═══ 正文
（省事选拔系列---团体赛）God Save the i-th Queen（数学分析）

God Save the i-th Queen

Time Limit: 5000ms

Memory Limit: 65536KB

64-bit integer IO format: %lld      Java class name: Main

Submit Status PID: 4299

Did you know that during the ACM-ICPC World Finals a big chessboard is installed every year and is available for the participants to play against each other? In this problem, we will test your basic chess-playing abilities to verify that you would not make a fool of yourself if you advance to the World Finals.

During the yesterday’s Practice Session, you tried to solve the problem of N independent rooks. This time, let’s concentrate on queens. As you probably know, the queens may move not only

horizontally and vertically, but also diagonally.

You are given a chessboard with i−1 queens already placed and your task is to find all squares that may be used to place the i-th queen such that it cannot be captured by any of the others.

Input

The input consists of several tasks. Each task begins with a line containing three integer numbers separated by a space: X, Y , N. X and Y give the chessboard size, 1 ≤ X, Y ≤20 000. N = i−1 is the number of queens already placed, 0 ≤ N ≤ X·Y .

After the first line, there are N lines, each containing two numbers xk, yk separated by a space. They give the position of the k-th queen, 1 ≤ xk ≤ X, 1 ≤ yk ≤ Y . You may assume that those positions are distinct, i.e., no two queens share the same square.

The last task is followed by a line containing three zeros.

Output

For each task, output one line containing a single integer number: the number of squares which are not occupied and do not lie on the same row, column, or diagonal as any of the existing queens.
══════
═══ 条目
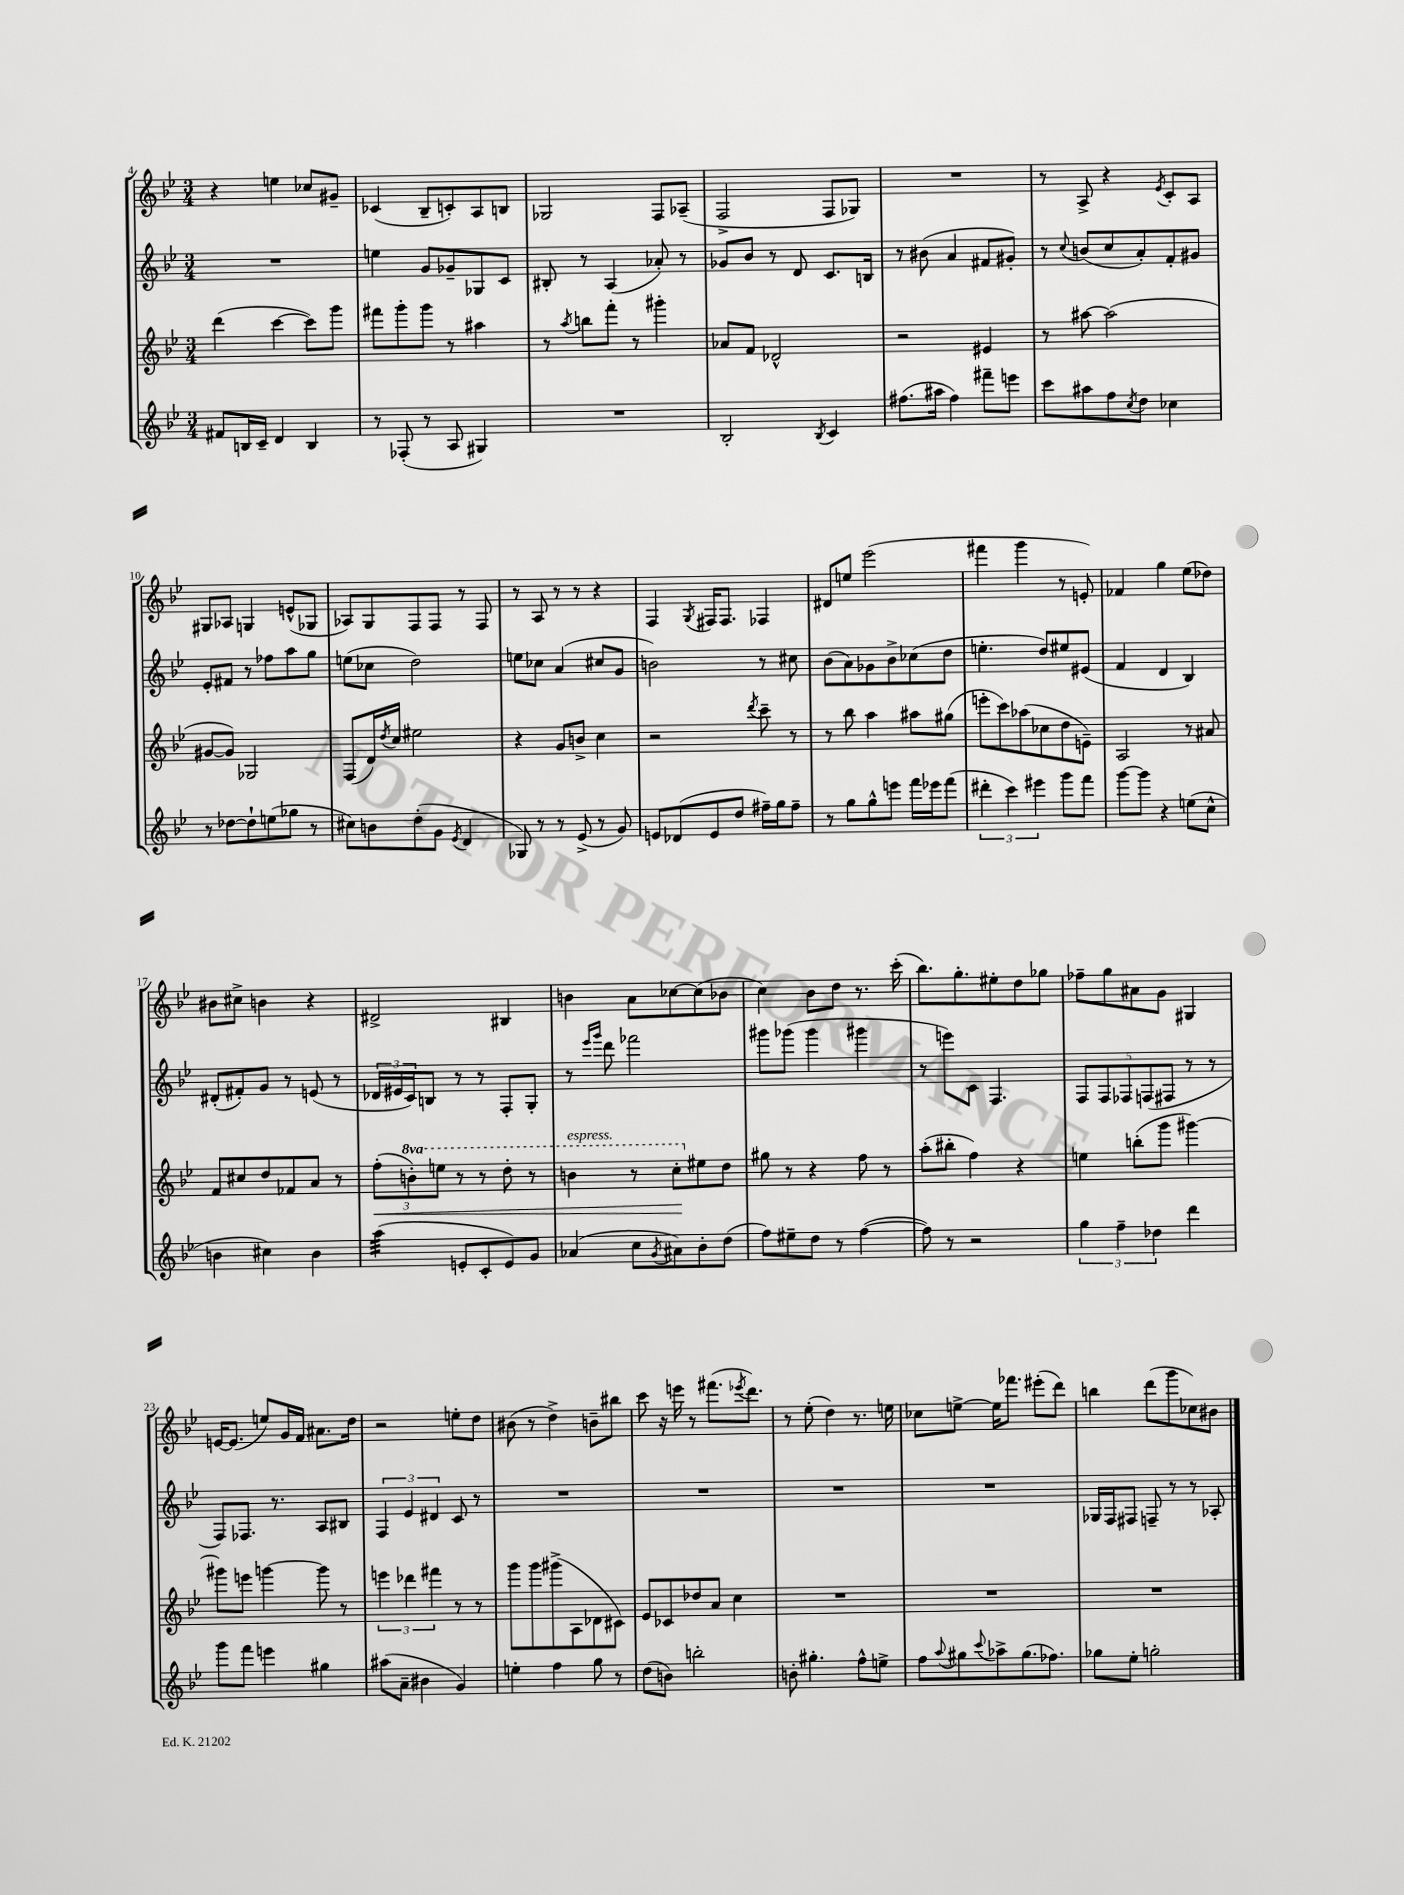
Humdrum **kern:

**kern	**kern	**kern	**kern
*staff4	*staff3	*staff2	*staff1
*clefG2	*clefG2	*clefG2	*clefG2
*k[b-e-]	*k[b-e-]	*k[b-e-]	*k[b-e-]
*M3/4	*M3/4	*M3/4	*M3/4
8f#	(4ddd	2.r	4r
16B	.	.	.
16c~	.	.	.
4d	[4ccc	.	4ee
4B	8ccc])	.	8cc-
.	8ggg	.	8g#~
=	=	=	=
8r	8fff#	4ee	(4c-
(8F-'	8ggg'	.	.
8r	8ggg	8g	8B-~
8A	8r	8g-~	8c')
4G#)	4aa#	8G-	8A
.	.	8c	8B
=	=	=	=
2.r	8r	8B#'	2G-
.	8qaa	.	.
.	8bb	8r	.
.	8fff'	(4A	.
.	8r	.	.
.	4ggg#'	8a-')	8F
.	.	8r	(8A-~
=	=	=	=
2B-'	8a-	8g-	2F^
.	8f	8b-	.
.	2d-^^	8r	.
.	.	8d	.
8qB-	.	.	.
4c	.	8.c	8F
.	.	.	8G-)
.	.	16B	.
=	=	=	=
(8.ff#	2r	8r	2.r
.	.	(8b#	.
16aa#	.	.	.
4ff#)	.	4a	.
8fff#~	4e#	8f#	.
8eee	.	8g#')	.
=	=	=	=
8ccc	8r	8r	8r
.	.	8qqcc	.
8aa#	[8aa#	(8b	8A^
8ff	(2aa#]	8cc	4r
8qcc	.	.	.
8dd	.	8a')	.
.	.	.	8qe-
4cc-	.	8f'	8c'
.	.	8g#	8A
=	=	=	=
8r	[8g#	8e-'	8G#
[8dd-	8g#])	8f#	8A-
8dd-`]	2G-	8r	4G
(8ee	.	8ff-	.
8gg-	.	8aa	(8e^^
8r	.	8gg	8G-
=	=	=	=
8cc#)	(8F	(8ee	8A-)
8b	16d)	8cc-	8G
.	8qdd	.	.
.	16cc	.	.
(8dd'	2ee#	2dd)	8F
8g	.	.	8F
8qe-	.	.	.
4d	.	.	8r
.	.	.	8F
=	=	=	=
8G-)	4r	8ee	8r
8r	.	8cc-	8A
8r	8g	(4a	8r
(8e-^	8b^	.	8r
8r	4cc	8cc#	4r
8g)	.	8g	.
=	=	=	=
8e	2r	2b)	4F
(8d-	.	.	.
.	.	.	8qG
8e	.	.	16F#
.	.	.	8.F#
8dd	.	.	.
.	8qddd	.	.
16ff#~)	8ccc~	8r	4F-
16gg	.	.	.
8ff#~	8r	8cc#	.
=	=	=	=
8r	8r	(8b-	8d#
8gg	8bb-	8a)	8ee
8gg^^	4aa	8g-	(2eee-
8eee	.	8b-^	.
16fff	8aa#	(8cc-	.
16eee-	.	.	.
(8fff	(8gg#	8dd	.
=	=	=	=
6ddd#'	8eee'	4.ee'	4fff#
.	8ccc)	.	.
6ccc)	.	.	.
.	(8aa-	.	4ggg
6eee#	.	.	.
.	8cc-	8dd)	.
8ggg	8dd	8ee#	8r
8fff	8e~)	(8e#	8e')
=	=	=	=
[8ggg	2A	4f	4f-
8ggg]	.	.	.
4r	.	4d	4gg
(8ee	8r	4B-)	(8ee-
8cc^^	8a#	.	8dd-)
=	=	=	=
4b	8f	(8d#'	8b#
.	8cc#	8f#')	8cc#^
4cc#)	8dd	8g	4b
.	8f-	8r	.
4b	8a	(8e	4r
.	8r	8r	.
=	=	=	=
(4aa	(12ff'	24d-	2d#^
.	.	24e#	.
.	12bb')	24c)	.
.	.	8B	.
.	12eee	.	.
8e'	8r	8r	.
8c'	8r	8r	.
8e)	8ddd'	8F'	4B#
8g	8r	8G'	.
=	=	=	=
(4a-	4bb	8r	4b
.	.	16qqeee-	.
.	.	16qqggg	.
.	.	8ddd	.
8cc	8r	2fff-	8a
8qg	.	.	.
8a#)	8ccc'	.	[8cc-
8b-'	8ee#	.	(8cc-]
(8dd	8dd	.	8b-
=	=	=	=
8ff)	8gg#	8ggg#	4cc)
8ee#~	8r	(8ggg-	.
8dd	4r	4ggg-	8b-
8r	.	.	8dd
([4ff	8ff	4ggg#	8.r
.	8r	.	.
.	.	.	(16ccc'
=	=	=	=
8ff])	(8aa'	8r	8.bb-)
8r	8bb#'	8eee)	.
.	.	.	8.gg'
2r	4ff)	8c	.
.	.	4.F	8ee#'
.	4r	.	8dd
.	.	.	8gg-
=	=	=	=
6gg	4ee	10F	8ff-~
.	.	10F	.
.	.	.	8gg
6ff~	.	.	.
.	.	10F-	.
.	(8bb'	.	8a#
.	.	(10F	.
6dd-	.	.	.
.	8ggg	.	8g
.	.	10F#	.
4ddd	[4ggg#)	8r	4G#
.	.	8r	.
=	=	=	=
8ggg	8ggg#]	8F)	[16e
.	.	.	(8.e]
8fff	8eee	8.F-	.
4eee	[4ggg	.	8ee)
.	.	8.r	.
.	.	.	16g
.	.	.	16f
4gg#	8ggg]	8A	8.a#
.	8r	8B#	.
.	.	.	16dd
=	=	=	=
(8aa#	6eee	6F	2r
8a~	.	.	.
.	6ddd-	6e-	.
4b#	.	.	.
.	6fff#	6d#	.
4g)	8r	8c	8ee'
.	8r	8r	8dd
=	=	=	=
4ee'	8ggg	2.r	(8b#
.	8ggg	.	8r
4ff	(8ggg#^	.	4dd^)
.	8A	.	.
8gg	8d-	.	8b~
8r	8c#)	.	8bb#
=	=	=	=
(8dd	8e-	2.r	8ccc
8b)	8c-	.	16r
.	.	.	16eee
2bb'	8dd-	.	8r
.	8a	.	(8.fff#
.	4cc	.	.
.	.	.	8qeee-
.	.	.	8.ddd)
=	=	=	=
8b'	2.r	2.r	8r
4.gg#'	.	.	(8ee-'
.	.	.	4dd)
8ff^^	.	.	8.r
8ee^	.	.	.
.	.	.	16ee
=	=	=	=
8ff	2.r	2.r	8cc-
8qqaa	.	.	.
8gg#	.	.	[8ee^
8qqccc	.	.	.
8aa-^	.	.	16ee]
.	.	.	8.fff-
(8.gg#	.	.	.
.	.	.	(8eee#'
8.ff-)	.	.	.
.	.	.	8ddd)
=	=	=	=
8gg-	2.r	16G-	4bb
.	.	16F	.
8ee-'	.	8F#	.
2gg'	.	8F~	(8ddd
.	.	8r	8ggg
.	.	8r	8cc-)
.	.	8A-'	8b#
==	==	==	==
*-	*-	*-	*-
══════
═══ 条目
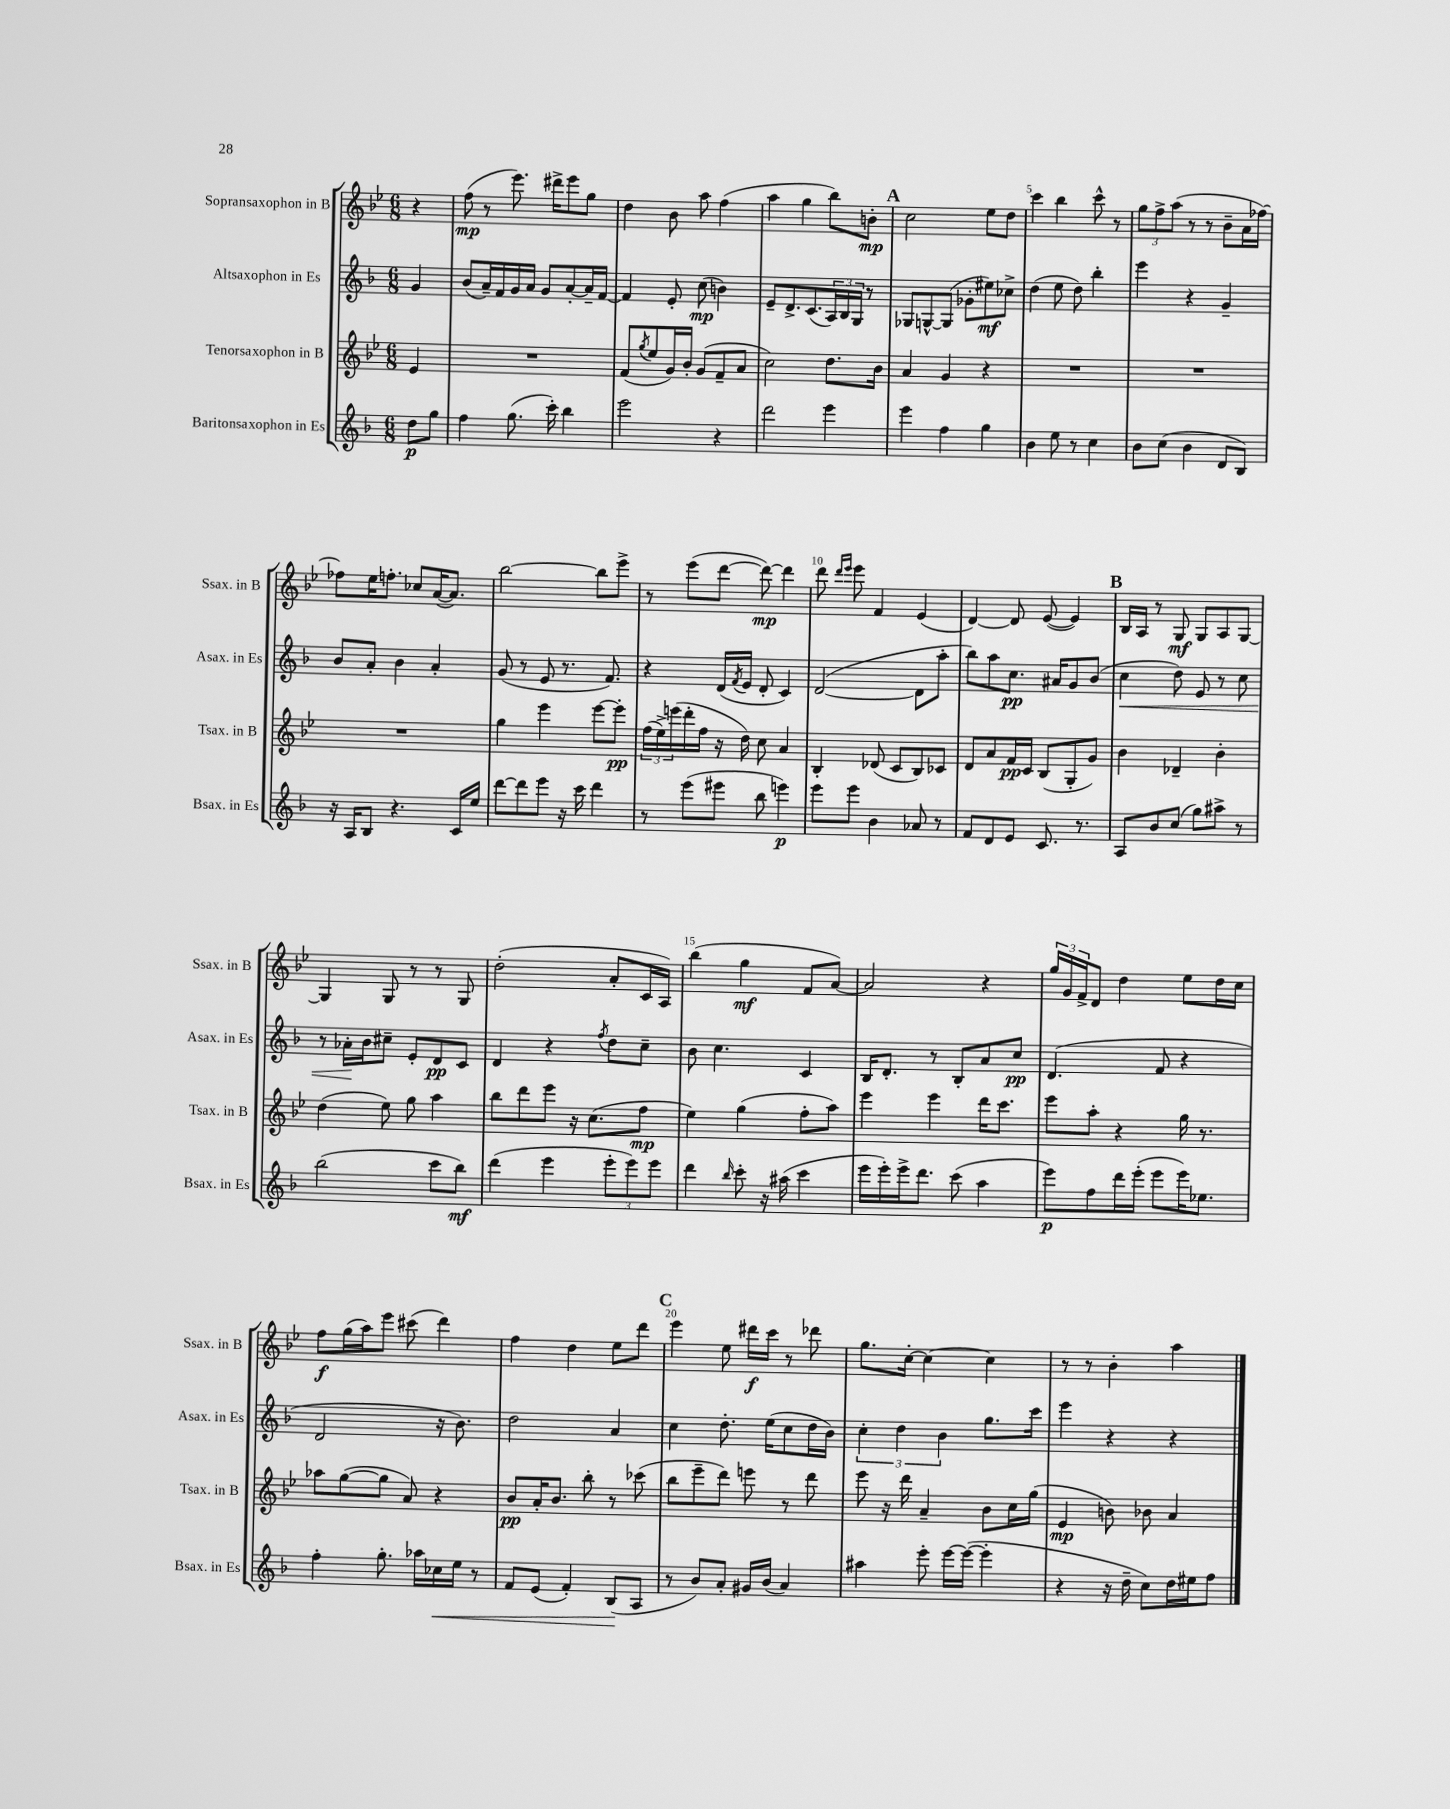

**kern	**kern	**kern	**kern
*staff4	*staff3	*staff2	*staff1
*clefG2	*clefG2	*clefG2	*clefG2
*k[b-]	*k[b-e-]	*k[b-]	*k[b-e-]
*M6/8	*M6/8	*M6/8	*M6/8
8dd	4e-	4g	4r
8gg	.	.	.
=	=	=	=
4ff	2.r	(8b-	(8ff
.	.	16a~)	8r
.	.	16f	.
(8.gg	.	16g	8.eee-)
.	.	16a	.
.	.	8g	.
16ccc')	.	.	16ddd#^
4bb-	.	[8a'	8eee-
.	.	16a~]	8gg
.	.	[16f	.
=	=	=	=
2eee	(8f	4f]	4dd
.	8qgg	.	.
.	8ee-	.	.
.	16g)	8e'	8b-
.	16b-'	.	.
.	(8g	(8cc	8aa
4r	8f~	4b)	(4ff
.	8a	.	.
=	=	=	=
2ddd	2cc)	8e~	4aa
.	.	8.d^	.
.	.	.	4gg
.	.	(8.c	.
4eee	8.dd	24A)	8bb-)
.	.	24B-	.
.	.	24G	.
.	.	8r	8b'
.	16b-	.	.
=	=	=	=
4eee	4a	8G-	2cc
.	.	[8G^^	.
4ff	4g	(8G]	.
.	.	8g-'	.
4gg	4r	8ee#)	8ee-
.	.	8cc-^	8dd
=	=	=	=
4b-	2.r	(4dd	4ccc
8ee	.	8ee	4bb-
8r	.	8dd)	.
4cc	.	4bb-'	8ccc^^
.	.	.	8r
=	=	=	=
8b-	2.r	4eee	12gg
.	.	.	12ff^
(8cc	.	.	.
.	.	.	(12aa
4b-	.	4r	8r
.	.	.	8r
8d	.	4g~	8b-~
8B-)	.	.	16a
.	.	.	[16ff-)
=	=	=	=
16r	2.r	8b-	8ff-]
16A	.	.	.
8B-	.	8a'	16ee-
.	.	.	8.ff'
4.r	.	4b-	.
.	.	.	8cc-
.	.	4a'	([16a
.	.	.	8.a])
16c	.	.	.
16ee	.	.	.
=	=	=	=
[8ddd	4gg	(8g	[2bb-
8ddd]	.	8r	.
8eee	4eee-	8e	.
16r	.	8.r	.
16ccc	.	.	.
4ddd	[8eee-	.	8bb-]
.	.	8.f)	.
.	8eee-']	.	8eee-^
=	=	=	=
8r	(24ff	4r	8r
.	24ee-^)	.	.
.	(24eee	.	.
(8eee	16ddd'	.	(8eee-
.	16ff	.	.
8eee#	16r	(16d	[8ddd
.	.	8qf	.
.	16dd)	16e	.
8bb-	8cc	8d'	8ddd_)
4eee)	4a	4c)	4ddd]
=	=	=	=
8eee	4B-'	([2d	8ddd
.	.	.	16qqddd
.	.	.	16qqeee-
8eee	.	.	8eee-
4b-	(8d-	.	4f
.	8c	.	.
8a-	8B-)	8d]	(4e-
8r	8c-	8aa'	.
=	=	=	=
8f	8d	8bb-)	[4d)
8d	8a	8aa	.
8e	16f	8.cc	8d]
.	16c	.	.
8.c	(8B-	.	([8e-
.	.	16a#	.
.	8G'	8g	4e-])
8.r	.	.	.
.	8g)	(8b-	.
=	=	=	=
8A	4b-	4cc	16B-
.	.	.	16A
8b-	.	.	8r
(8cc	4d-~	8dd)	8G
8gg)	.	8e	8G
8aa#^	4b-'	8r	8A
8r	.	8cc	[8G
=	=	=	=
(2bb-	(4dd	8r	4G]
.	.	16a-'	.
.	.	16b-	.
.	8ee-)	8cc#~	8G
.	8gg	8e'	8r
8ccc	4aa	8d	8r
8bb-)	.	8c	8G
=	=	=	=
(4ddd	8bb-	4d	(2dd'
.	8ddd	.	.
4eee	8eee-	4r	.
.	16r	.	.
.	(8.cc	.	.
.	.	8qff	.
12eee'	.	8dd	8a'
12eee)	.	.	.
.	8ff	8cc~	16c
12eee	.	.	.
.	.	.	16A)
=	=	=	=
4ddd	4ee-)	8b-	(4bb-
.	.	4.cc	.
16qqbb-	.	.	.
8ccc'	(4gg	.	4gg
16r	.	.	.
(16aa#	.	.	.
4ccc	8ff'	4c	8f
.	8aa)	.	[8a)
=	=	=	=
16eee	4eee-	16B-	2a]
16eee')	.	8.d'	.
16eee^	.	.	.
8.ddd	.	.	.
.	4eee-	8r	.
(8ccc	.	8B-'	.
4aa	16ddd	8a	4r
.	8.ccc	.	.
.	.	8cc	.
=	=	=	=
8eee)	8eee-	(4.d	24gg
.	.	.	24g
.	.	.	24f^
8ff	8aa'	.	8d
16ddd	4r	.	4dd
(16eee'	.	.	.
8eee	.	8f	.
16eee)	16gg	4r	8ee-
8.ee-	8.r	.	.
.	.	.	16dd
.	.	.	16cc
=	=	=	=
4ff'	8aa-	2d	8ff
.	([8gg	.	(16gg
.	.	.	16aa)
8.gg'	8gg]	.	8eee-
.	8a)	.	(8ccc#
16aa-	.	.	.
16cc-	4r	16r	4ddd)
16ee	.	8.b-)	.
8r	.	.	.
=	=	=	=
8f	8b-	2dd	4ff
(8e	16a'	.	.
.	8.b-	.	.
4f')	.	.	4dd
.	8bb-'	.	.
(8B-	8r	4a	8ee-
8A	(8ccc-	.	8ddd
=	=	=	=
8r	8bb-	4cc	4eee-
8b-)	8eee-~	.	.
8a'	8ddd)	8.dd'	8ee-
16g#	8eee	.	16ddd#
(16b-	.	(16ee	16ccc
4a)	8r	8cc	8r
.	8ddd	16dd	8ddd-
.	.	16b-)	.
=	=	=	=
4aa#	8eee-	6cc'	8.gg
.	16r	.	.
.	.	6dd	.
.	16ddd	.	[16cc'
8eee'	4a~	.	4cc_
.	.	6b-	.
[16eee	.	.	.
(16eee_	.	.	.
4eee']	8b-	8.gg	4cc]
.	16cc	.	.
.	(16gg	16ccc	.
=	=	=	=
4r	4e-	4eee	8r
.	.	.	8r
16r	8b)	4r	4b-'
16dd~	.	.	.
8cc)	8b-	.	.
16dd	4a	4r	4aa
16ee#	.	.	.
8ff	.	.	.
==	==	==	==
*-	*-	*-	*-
══════
§ 任务说明 1
根据皇后问题题面回答：
(a) 本题的时间限制是多少？
(b) 棋盘尺寸 X 和 Y 的取值范围是什么？
(c) 输入中最后一个任务之后跟着什么？
§ 任务说明 2
逐字抄录皇后问题题面中从“You are given”一直到“containing three zeros.”的全部内容。
§ 任务说明 3
接着皇后问题题面的最后一句往下续写。

§ 最终答案 1
(a) 5000ms。
(b) 1 ≤ X, Y ≤ 20 000。
(c) 一行三个零。

§ 最终答案 2
You are given a chessboard with i−1 queens already placed and your task is to find all squares that may be used to place the i-th queen such that it cannot be captured by any of the others.

Input

The input consists of several tasks. Each task begins with a line containing three integer numbers separated by a space: X, Y , N. X and Y give the chessboard size, 1 ≤ X, Y ≤20 000. N = i−1 is the number of queens already placed, 0 ≤ N ≤ X·Y .

After the first line, there are N lines, each containing two numbers xk, yk separated by a space. They give the position of the k-th queen, 1 ≤ xk ≤ X, 1 ≤ yk ≤ Y . You may assume that those positions are distinct, i.e., no two queens share the same square.

The last task is followed by a line containing three zeros.

§ 最终答案 3
Sample Input

8 8 2
4 5
5 5
0 0 0

Sample Output

20
题意：类似八皇后问题 给你一个 你n×m的棋盘
告诉你个皇后的位置 问你棋盘最后有多少个点不被攻击到
思路：
常规方法超内存 
于是我们记录 每个皇后的攻击路线
如果point（ij）没有在攻击路线上 （原谅我不会上图。。。见代码吧 ）

那么就从cnt++
#include<iostream>
#include<stdio.h>
#include<string.h>
#include<algorithm>
using namespace std;
int x[40005],y[40005],ix[40005],iy[40005];
int main()
{
    int n,m,t;
    while(~scanf("%d%d%d",&n,&m,&t)&&n)
    {
        memset(x,0,sizeof(x));
        memset(y,0,sizeof(y));
        memset(ix,0,sizeof(ix));
        memset(iy,0,sizeof(iy));

        while(t--)
        {
            int a,b;
            scanf("%d%d",&a,&b);
            x[a]=1;
            y[b]=1;
            ix[a+b]=1;
            iy[a+m-b]=1;
        }
        int cnt=0;
        for(int i = 1; i <= n; i++)
            for(int j = 1; j <= m; j++)
            {
                if(!x[i] && !y[j] && !ix[i+j] && !iy[i+m-j])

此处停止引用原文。